The authors believe these biomarkers could be used to monitor infection and could become useful in the search for alternative therapies that may mitigate the severity of COVID-19.
“Although hampered by the limited number of patients analysed, the metaproteomics profiles obtained in this exploratory study support the hypothesis that the composition of the gut microbiota may be influenced by the abundance of SARS-CoV-2 RNA in the intestine more than by its presence in the respiratory tract,” the authors note.
On closer examination, they found that a relatively high viral load was associated with significantly higher abundance of specific phyla of archaea and fungi––the Euryarchaeota and Ascomycota––as well as several genera of Actinobacteria.
In summary, the authors note:
“Until now, the impact of SARS-CoV-2 infection on the gut microbiota has been scarcely studied. Here, we assessed on a cohort of 39 patients the gastrointestinal SARS-CoV-2 viral load and correlated it with their full-range microbiota, including Bacteria, Archaea, Fungi and Moulds, accessible through metaproteomics.”

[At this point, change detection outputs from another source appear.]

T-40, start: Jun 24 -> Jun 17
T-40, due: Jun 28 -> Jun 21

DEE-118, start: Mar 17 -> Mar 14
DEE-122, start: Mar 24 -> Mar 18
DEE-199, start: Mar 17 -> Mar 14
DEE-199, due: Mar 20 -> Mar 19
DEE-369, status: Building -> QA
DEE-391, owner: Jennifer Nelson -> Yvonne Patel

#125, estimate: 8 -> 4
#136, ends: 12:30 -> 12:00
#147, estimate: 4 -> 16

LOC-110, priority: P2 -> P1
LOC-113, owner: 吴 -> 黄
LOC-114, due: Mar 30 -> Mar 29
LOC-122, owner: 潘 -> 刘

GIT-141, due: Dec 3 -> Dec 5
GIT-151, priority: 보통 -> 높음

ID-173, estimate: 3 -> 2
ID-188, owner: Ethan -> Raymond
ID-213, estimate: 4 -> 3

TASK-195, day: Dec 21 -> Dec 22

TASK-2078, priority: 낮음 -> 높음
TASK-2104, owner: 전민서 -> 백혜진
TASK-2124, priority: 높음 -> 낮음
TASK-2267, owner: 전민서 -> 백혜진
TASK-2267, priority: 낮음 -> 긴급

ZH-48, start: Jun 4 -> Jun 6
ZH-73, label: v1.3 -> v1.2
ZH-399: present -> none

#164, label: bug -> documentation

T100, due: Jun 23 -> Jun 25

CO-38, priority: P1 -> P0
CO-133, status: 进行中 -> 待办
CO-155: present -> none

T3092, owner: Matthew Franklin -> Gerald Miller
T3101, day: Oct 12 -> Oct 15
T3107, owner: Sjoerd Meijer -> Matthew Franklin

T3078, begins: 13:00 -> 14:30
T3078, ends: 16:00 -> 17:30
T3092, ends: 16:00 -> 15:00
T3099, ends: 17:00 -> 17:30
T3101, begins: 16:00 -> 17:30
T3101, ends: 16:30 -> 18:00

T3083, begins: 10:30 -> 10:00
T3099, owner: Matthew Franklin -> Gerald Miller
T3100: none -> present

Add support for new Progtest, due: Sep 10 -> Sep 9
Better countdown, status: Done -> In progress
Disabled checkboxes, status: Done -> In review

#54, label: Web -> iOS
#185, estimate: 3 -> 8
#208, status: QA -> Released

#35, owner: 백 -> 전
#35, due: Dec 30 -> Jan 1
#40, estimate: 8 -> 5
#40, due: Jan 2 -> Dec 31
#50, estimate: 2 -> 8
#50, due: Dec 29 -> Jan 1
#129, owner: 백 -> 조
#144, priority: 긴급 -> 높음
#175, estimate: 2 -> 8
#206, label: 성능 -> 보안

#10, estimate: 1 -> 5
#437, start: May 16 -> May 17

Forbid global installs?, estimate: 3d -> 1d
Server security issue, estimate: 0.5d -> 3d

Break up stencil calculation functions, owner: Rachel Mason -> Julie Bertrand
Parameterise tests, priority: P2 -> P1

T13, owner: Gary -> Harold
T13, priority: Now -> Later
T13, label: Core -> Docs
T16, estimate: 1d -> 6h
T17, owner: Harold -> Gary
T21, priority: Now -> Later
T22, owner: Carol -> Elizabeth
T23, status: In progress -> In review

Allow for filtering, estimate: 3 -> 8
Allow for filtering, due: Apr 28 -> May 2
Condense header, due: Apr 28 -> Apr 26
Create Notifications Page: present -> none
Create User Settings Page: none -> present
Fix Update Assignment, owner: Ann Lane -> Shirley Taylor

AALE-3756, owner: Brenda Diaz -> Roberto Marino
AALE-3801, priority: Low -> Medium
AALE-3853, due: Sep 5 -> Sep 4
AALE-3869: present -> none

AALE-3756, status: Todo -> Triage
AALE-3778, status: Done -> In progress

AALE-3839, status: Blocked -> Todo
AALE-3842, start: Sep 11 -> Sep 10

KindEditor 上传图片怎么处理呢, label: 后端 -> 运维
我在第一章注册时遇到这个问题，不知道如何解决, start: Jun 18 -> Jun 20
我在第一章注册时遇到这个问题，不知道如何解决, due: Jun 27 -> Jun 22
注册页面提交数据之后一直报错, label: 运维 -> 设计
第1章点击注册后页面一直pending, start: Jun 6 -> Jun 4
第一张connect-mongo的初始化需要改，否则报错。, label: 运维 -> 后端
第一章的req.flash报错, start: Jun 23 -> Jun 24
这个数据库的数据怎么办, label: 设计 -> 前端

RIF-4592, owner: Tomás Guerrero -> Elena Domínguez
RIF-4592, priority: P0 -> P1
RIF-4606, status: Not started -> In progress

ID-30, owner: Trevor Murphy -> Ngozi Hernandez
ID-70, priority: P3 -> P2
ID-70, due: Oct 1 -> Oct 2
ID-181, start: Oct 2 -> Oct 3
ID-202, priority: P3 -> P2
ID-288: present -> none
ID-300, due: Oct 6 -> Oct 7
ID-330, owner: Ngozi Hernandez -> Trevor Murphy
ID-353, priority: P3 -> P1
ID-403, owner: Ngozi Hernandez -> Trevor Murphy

They describe three key results “that could be of major importance in the battle against COVID-19: (i) fecal SARS-CoV-2 viral load is not correlated to symptoms, (ii) an important change in the microbial structure is observed for patients with high fecal SARS-CoV-2 viral load and (iii) a list of microbiome and human markers can be drawn from this study as possible candidates for diagnostics.”
“These results should be an incentive for an extensive multi-centric metaproteomics analysis of the gut microbiota of COVID-19 patients,” they conclude.